Capital Gains Tax - Exceptional Circumstance

I was wondering if there is anyone here who might have knowledge on the below, as it seems to be quite confusing and convoluted.

I have owned an apartment since 2014 and it was my main residence until 2019 when my wife and I decided to sell up, and buy a house due to having a family.

Half way through the conveyancing process, the sale fell through due to a lack of EWS1 certification (due to cladding) and two subsequent sale attempts also fell through, and so we had it revalued, and remortaged so that we could take out equity, move house and rent the flat out til the cladding was sorted. This was valued at £230,000 (an increase from the £155k buy price)

As is stated on HMRC's own website, they allow an extension to the stamp duty higher rate 3 year period for certain scenarios, and one matches ours specifically (example 5 on the HMRC website on the page called "

SDLTM09807 - SDLT - Higher rates for additional dwellings: Condition D - exceptional circumstances"

- the forum will not let me post a link sorry!)

Now my question is, if HMRC see this as exceptional circumstances, do they have the same views when it comes to capital gains tax?

The reason I ask is that the flat has been rented for the 4 years that it was unsellable, and now that we have our EWS1 form, I have sold it at the first opportunity for £215k (a gain from the purchase price, but a £15k drop from the value when it flipped to being a rental).

Obviously, normally I would expect to pay tax on the gain from £155k to £215k, but is there any scope for relief here as HMRC have already shown precedent with regards to Stamp Duty?
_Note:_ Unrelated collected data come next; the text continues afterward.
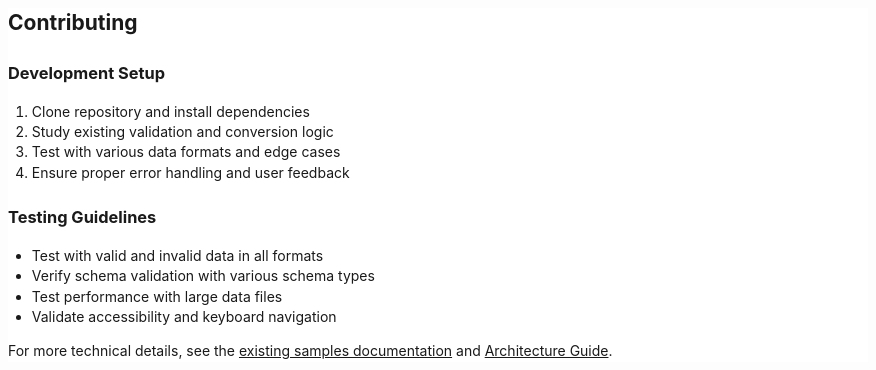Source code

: ## Contributing

### Development Setup
1. Clone repository and install dependencies
2. Study existing validation and conversion logic
3. Test with various data formats and edge cases
4. Ensure proper error handling and user feedback

### Testing Guidelines
- Test with valid and invalid data in all formats
- Verify schema validation with various schema types
- Test performance with large data files
- Validate accessibility and keyboard navigation

For more technical details, see the [existing samples documentation](samples.md) and [Architecture Guide](../../ARCHITECTURE.md).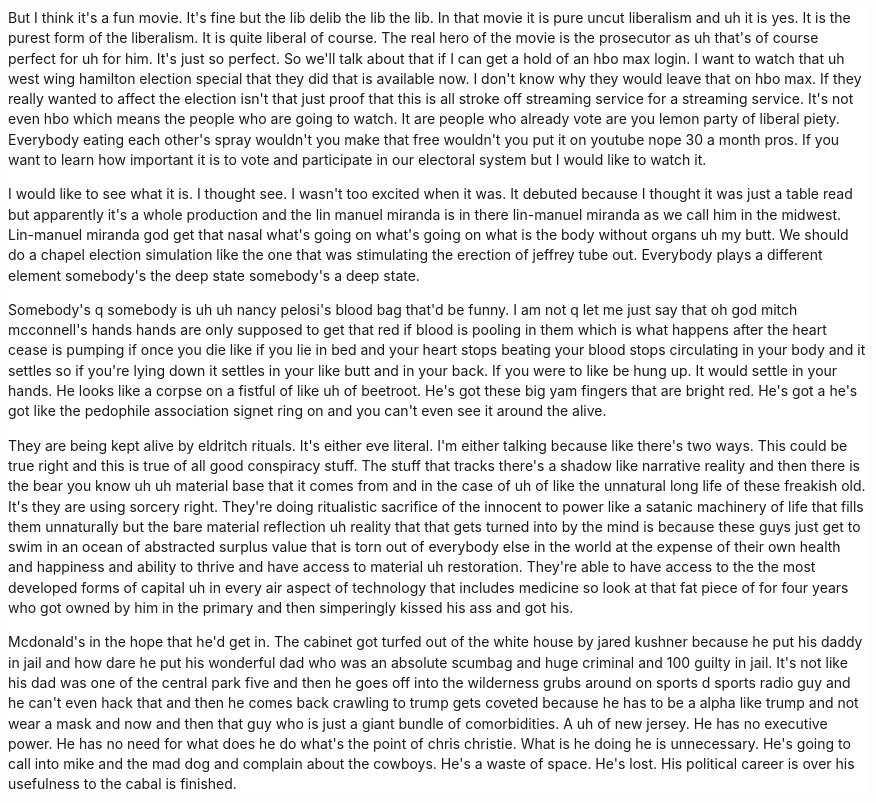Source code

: But I think it's a fun movie. It's fine but the lib delib the lib the lib. In that movie it is pure uncut liberalism and uh it is yes. It is the purest form of the liberalism. It is quite liberal of course. The real hero of the movie is the prosecutor as uh that's of course perfect for uh for him. It's just so perfect. So we'll talk about that if I can get a hold of an hbo max login. I want to watch that  uh west wing hamilton election special that they did that is available now. I don't know why they would leave that on hbo max. If they really wanted to affect the election isn't that just proof that this is all stroke off  streaming service for a streaming service. It's not even hbo which means the people who are going to watch. It are people who already vote are you  lemon party of liberal piety. Everybody eating each other's spray wouldn't you make that  free wouldn't you put it on youtube nope 30 a month pros. If you want to learn how important it is to vote and participate in our electoral system but I would like to watch it.

I would like to see what it is. I thought see. I wasn't too excited when it was. It debuted because I thought it was just a table read but apparently it's a whole production and the lin manuel miranda is in there lin-manuel miranda as we call him in the midwest. Lin-manuel miranda god get that nasal what's going on what's going on what is the body without organs uh my butt. We should do a chapel election simulation like the one that was stimulating the erection of jeffrey tube out. Everybody plays a different element somebody's the deep state somebody's a deep state.

Somebody's q somebody is uh uh nancy pelosi's blood bag that'd be funny. I am not q let me just say that oh god mitch mcconnell's hands hands are only supposed to get that red if blood is pooling in them which is what happens after the heart cease is pumping if once you die like if you lie in bed and your heart stops beating your blood stops circulating in your body and it settles so if you're lying down it settles in your like butt and in your back. If you were to like be hung up. It would settle in your hands. He looks like a corpse on a  fistful of like uh of beetroot. He's got these big yam fingers that are bright red. He's got a he's got like the pedophile association signet ring on and you can't even see it around the  alive.

They are being kept alive by eldritch rituals. It's either eve literal. I'm either talking because like there's two ways. This could be true right and this is true of all good conspiracy stuff. The stuff that tracks there's a shadow like narrative reality and then there is the bear you know uh uh material base that it comes from and in the case of uh of like the unnatural long life of these freakish old. It's they are using sorcery right. They're doing ritualistic sacrifice of the innocent to power like a satanic machinery of life that fills them unnaturally but the bare material reflection uh reality that that gets turned into by the mind is because these guys just get to swim in an ocean of abstracted surplus value that is torn out of everybody else in the world at the expense of their own health and happiness and ability to thrive and have access to material uh restoration. They're able to have access to the the most developed forms of capital uh in every air aspect of technology that includes medicine so look at that fat piece of  for four years who got owned by him in the primary and then simperingly kissed his ass and got his.


Mcdonald's in the hope that he'd get in. The cabinet got turfed out of the white house by jared kushner because he put his daddy in jail and how dare he put his wonderful dad who was an absolute scumbag and huge criminal and 100 guilty in jail. It's not like his dad was one of the central park five and then he goes off into the wilderness grubs around on  sports d sports radio guy and he can't even hack that and then he comes back crawling to trump gets coveted because he has to be a alpha like trump and not wear a mask and now and then that guy who is just a giant bundle of comorbidities. A  uh of new jersey. He has no executive power. He has no need for what does he do what's the point of chris christie. What is he doing he is unnecessary. He's going to call into mike and the mad dog and complain about the cowboys. He's a  waste of space. He's lost. His political career is over his usefulness to the cabal is finished.
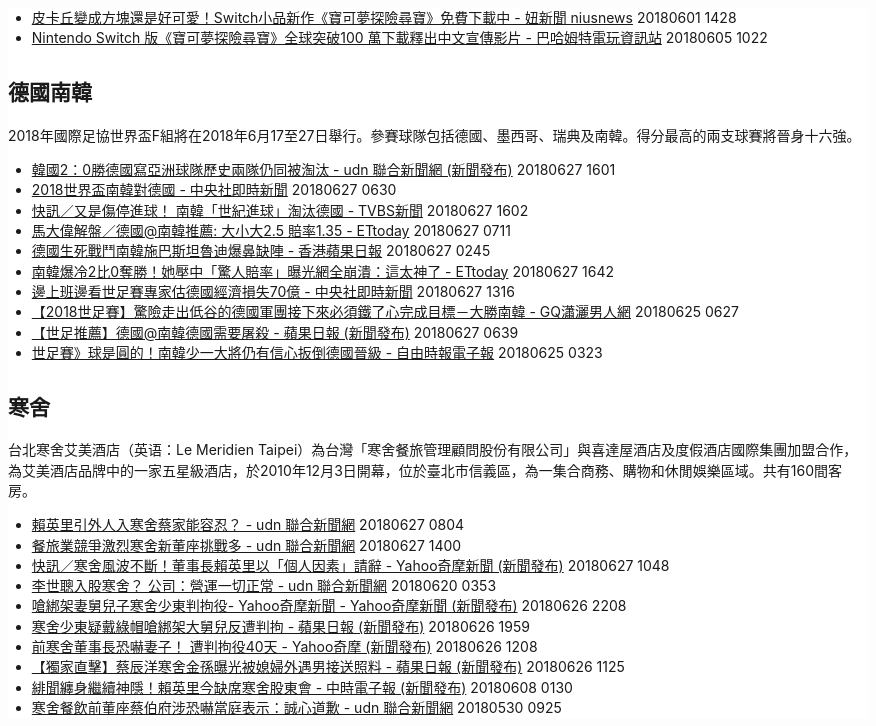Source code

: - [皮卡丘變成方塊還是好可愛！Switch小品新作《寶可夢探險尋寶》免費下載中 - 妞新聞 niusnews](https://www.niusnews.com/=P275d9d0 "皮卡丘變成方塊還是好可愛！Switch小品新作《寶可夢探險尋寶》免費下載中 - 妞新聞 niusnews") 20180601 1428
- [Nintendo Switch 版《寶可夢探險尋寶》全球突破100 萬下載釋出中文宣傳影片 - 巴哈姆特電玩資訊站](https://gnn.gamer.com.tw/5/163565.html "Nintendo Switch 版《寶可夢探險尋寶》全球突破100 萬下載釋出中文宣傳影片 - 巴哈姆特電玩資訊站") 20180605 1022

## 德國南韓

2018年國際足協世界盃F組將在2018年6月17至27日舉行。參賽球隊包括德國、墨西哥、瑞典及南韓。得分最高的兩支球賽將晉身十六強。
- [韓國2：0勝德國寫亞洲球隊歷史兩隊仍同被淘汰 - udn 聯合新聞網 (新聞發布)](https://udn.com/fifa2018/story/12074/3221315 "韓國2：0勝德國寫亞洲球隊歷史兩隊仍同被淘汰 - udn 聯合新聞網 (新聞發布)") 20180627 1601
- [2018世界盃南韓對德國 - 中央社即時新聞](http://www.cna.com.tw/news/gpho/201806270005-1.aspx "2018世界盃南韓對德國 - 中央社即時新聞") 20180627 0630
- [快訊／又是傷停進球！ 南韓「世紀進球」淘汰德國 - TVBS新聞](https://news.tvbs.com.tw/sports/945915 "快訊／又是傷停進球！ 南韓「世紀進球」淘汰德國 - TVBS新聞") 20180627 1602
- [馬大偉解盤／德國@南韓推薦: 大小大2.5 賠率1.35 - ETtoday](https://sports.ettoday.net/news/1200442 "馬大偉解盤／德國@南韓推薦: 大小大2.5 賠率1.35 - ETtoday") 20180627 0711
- [德國生死戰鬥南韓施巴斯坦魯迪爆鼻缺陣 - 香港蘋果日報](https://hk.sports.appledaily.com/sports/realtime/article/20180627/58368305 "德國生死戰鬥南韓施巴斯坦魯迪爆鼻缺陣 - 香港蘋果日報") 20180627 0245
- [南韓爆冷2比0奪勝！她壓中「驚人賠率」曝光網全崩潰：這太神了 - ETtoday](https://www.ettoday.net/news/20180628/1200792.htm "南韓爆冷2比0奪勝！她壓中「驚人賠率」曝光網全崩潰：這太神了 - ETtoday") 20180627 1642
- [邊上班邊看世足賽專家估德國經濟損失70億 - 中央社即時新聞](http://www.cna.com.tw/news/firstnews/201806270341-1.aspx "邊上班邊看世足賽專家估德國經濟損失70億 - 中央社即時新聞") 20180627 1316
- [【2018世足賽】驚險走出低谷的德國軍團接下來必須鐵了心完成目標－大勝南韓 - GQ瀟灑男人網](https://www.gq.com.tw/life/health/content-36481.html "【2018世足賽】驚險走出低谷的德國軍團接下來必須鐵了心完成目標－大勝南韓 - GQ瀟灑男人網") 20180625 0627
- [​【世足推薦】德國@南韓德國需要屠殺 - 蘋果日報 (新聞發布)](https://tw.appledaily.com/new/realtime/20180627/1380737/ "​【世足推薦】德國@南韓德國需要屠殺 - 蘋果日報 (新聞發布)") 20180627 0639
- [世足賽》球是圓的！南韓少一大將仍有信心扳倒德國晉級 - 自由時報電子報](http://sports.ltn.com.tw/news/breakingnews/2468280 "世足賽》球是圓的！南韓少一大將仍有信心扳倒德國晉級 - 自由時報電子報") 20180625 0323

## 寒舍

台北寒舍艾美酒店（英语：Le Meridien Taipei）為台灣「寒舍餐旅管理顧問股份有限公司」與喜達屋酒店及度假酒店國際集團加盟合作，為艾美酒店品牌中的一家五星級酒店，於2010年12月3日開幕，位於臺北市信義區，為一集合商務、購物和休閒娛樂區域。共有160間客房。
- [賴英里引外人入寒舍蔡家能容忍？ - udn 聯合新聞網](https://udn.com/news/story/6840/3221481 "賴英里引外人入寒舍蔡家能容忍？ - udn 聯合新聞網") 20180627 0804
- [餐旅業競爭激烈寒舍新董座挑戰多 - udn 聯合新聞網](https://udn.com/news/story/7241/3222154?from=udn-catebreaknews_ch2 "餐旅業競爭激烈寒舍新董座挑戰多 - udn 聯合新聞網") 20180627 1400
- [快訊／寒舍風波不斷！董事長賴英里以「個人因素」請辭 - Yahoo奇摩新聞 (新聞發布)](https://tw.news.yahoo.com/%E5%BF%AB%E8%A8%8A-%E5%AF%92%E8%88%8D%E9%A2%A8%E6%B3%A2%E4%B8%8D%E6%96%B7-%E8%91%A3%E4%BA%8B%E9%95%B7%E8%B3%B4%E8%8B%B1%E9%87%8C%E4%BB%A5-%E5%80%8B%E4%BA%BA%E5%9B%A0%E7%B4%A0-%E8%AB%8B%E8%BE%AD-102508229.html "快訊／寒舍風波不斷！董事長賴英里以「個人因素」請辭 - Yahoo奇摩新聞 (新聞發布)") 20180627 1048
- [李世聰入股寒舍？ 公司：營運一切正常 - udn 聯合新聞網](https://udn.com/news/story/7241/3208086 "李世聰入股寒舍？ 公司：營運一切正常 - udn 聯合新聞網") 20180620 0353
- [嗆綁架妻舅兒子寒舍少東判拘役- Yahoo奇摩新聞 - Yahoo奇摩新聞 (新聞發布)](https://tw.news.yahoo.com/%E5%97%86%E7%B6%81%E6%9E%B6%E5%A6%BB%E8%88%85%E5%85%92%E5%AD%90-%E5%AF%92%E8%88%8D%E5%B0%91%E6%9D%B1%E5%88%A4%E6%8B%98%E5%BD%B9-215008153.html "嗆綁架妻舅兒子寒舍少東判拘役- Yahoo奇摩新聞 - Yahoo奇摩新聞 (新聞發布)") 20180626 2208
- [寒舍少東疑戴綠帽嗆綁架大舅兒反遭判拘 - 蘋果日報 (新聞發布)](https://tw.news.appledaily.com/headline/daily/20180627/38054821 "寒舍少東疑戴綠帽嗆綁架大舅兒反遭判拘 - 蘋果日報 (新聞發布)") 20180626 1959
- [前寒舍董事長恐嚇妻子！ 遭判拘役40天 - Yahoo奇摩 (新聞發布)](https://tw.mobi.yahoo.com/news/%E5%89%8D%E5%AF%92%E8%88%8D%E8%91%A3%E4%BA%8B%E9%95%B7%E6%81%90%E5%9A%87%E5%A6%BB%E5%AD%90-%E9%81%AD%E5%88%A4%E6%8B%98%E5%BD%B940%E5%A4%A9-105356091.html "前寒舍董事長恐嚇妻子！ 遭判拘役40天 - Yahoo奇摩 (新聞發布)") 20180626 1208
- [【獨家直擊】蔡辰洋寒舍金孫曝光被媳婦外遇男接送照料 - 蘋果日報 (新聞發布)](https://tw.entertainment.appledaily.com/realtime/20180626/1380287 "【獨家直擊】蔡辰洋寒舍金孫曝光被媳婦外遇男接送照料 - 蘋果日報 (新聞發布)") 20180626 1125
- [緋聞纏身繼續神隱！賴英里今缺席寒舍股東會 - 中時電子報 (新聞發布)](http://www.chinatimes.com/realtimenews/20180608001388-260410 "緋聞纏身繼續神隱！賴英里今缺席寒舍股東會 - 中時電子報 (新聞發布)") 20180608 0130
- [寒舍餐飲前董座蔡伯府涉恐嚇當庭表示：誠心道歉 - udn 聯合新聞網](https://udn.com/news/story/7315/3170982 "寒舍餐飲前董座蔡伯府涉恐嚇當庭表示：誠心道歉 - udn 聯合新聞網") 20180530 0925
Has anyone experienced this too?

Thanks
Simon

Comments

  • Jeremy535897
    Jeremy535897 Posts: 10,712 Forumite
    10,000 Posts Fifth Anniversary Photogenic Name Dropper
    The £230,000 value is irrelevant for capital gains tax, which will be based on the gain of £60,000, less acquisition costs, selling costs and improvements. But the period it was your main residence, plus the last 9 months, will be exempt, so, assuming your wife lived there too as her main residence (a married couple living together can have only one main residence), the gain will be significantly reduced. Do the calculation based on months. Was it jointly owned?
  • Taking it as jointly owned (based on ‘we got it revalued’ as opposed to ‘I have owned an apartment’) and assuming bought in October 2014 and main residence until October 2019, 69/108 of the £60000 would be exempt - 38333. This leaves 21667 chargeable - 10834 each. As Jeremy states, allowable costs reduce this amount further.